Action item: The records are to be copied exactly and in full.

•••

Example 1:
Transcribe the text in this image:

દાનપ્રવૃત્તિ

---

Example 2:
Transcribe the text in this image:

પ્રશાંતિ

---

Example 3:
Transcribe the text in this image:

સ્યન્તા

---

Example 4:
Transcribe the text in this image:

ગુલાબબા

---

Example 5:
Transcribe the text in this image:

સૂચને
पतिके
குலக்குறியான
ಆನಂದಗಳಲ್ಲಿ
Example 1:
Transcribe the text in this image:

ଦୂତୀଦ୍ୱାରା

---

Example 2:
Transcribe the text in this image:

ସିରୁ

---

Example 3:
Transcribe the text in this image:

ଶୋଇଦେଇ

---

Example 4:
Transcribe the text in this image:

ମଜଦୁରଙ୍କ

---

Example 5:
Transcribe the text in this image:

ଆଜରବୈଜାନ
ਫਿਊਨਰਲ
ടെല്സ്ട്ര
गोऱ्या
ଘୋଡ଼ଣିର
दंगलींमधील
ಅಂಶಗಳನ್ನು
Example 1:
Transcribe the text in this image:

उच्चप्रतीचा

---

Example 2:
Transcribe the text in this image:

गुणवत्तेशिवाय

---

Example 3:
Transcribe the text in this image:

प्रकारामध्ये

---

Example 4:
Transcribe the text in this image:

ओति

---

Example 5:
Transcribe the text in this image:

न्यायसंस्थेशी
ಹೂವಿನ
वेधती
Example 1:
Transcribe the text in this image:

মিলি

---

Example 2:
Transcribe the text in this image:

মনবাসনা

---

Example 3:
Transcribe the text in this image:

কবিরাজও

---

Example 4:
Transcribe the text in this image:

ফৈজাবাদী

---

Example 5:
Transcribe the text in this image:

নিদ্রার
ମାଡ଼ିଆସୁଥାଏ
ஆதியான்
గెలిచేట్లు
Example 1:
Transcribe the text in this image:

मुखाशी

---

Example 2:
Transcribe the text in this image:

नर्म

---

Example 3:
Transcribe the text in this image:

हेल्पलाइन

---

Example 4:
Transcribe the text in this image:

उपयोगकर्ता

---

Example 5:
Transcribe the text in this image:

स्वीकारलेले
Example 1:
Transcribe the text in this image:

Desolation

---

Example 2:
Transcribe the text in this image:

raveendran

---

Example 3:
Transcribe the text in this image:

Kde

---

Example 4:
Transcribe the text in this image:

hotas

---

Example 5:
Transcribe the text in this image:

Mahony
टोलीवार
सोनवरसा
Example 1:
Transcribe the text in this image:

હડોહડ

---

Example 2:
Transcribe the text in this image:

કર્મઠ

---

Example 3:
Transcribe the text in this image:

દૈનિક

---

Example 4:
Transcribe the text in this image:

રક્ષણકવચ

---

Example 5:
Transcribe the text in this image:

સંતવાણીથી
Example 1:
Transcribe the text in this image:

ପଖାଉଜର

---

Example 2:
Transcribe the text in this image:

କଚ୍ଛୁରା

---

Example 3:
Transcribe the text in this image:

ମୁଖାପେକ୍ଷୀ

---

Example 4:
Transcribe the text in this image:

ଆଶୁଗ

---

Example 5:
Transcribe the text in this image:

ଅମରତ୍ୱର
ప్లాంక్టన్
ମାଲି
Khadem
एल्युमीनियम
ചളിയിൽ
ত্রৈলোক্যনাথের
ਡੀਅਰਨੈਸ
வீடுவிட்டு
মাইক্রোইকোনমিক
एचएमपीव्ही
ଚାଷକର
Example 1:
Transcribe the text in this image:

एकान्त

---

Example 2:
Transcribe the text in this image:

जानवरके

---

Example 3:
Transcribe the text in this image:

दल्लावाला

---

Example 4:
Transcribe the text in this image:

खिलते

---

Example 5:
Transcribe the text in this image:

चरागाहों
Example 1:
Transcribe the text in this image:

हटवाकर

•••

Written response:
Example 1:
Transcribe the text in this image:

દાનપ્રવૃત્તિ

---

Example 2:
Transcribe the text in this image:

પ્રશાંતિ

---

Example 3:
Transcribe the text in this image:

સ્યન્તા

---

Example 4:
Transcribe the text in this image:

ગુલાબબા

---

Example 5:
Transcribe the text in this image:

સૂચને
पतिके
குலக்குறியான
ಆನಂದಗಳಲ್ಲಿ
Example 1:
Transcribe the text in this image:

ଦୂତୀଦ୍ୱାରା

---

Example 2:
Transcribe the text in this image:

ସିରୁ

---

Example 3:
Transcribe the text in this image:

ଶୋଇଦେଇ

---

Example 4:
Transcribe the text in this image:

ମଜଦୁରଙ୍କ

---

Example 5:
Transcribe the text in this image:

ଆଜରବୈଜାନ
ਫਿਊਨਰਲ
ടെല്സ്ട്ര
गोऱ्या
ଘୋଡ଼ଣିର
दंगलींमधील
ಅಂಶಗಳನ್ನು
Example 1:
Transcribe the text in this image:

उच्चप्रतीचा

---

Example 2:
Transcribe the text in this image:

गुणवत्तेशिवाय

---

Example 3:
Transcribe the text in this image:

प्रकारामध्ये

---

Example 4:
Transcribe the text in this image:

ओति

---

Example 5:
Transcribe the text in this image:

न्यायसंस्थेशी
ಹೂವಿನ
वेधती
Example 1:
Transcribe the text in this image:

মিলি

---

Example 2:
Transcribe the text in this image:

মনবাসনা

---

Example 3:
Transcribe the text in this image:

কবিরাজও

---

Example 4:
Transcribe the text in this image:

ফৈজাবাদী

---

Example 5:
Transcribe the text in this image:

নিদ্রার
ମାଡ଼ିଆସୁଥାଏ
ஆதியான்
గెలిచేట్లు
Example 1:
Transcribe the text in this image:

मुखाशी

---

Example 2:
Transcribe the text in this image:

नर्म

---

Example 3:
Transcribe the text in this image:

हेल्पलाइन

---

Example 4:
Transcribe the text in this image:

उपयोगकर्ता

---

Example 5:
Transcribe the text in this image:

स्वीकारलेले
Example 1:
Transcribe the text in this image:

Desolation

---

Example 2:
Transcribe the text in this image:

raveendran

---

Example 3:
Transcribe the text in this image:

Kde

---

Example 4:
Transcribe the text in this image:

hotas

---

Example 5:
Transcribe the text in this image:

Mahony
टोलीवार
सोनवरसा
Example 1:
Transcribe the text in this image:

હડોહડ

---

Example 2:
Transcribe the text in this image:

કર્મઠ

---

Example 3:
Transcribe the text in this image:

દૈનિક

---

Example 4:
Transcribe the text in this image:

રક્ષણકવચ

---

Example 5:
Transcribe the text in this image:

સંતવાણીથી
Example 1:
Transcribe the text in this image:

ପଖାଉଜର

---

Example 2:
Transcribe the text in this image:

କଚ୍ଛୁରା

---

Example 3:
Transcribe the text in this image:

ମୁଖାପେକ୍ଷୀ

---

Example 4:
Transcribe the text in this image:

ଆଶୁଗ

---

Example 5:
Transcribe the text in this image:

ଅମରତ୍ୱର
ప్లాంక్టన్
ମାଲି
Khadem
एल्युमीनियम
ചളിയിൽ
ত্রৈলোক্যনাথের
ਡੀਅਰਨੈਸ
வீடுவிட்டு
মাইক্রোইকোনমিক
एचएमपीव्ही
ଚାଷକର
Example 1:
Transcribe the text in this image:

एकान्त

---

Example 2:
Transcribe the text in this image:

जानवरके

---

Example 3:
Transcribe the text in this image:

दल्लावाला

---

Example 4:
Transcribe the text in this image:

खिलते

---

Example 5:
Transcribe the text in this image:

चरागाहों
Example 1:
Transcribe the text in this image:

हटवाकर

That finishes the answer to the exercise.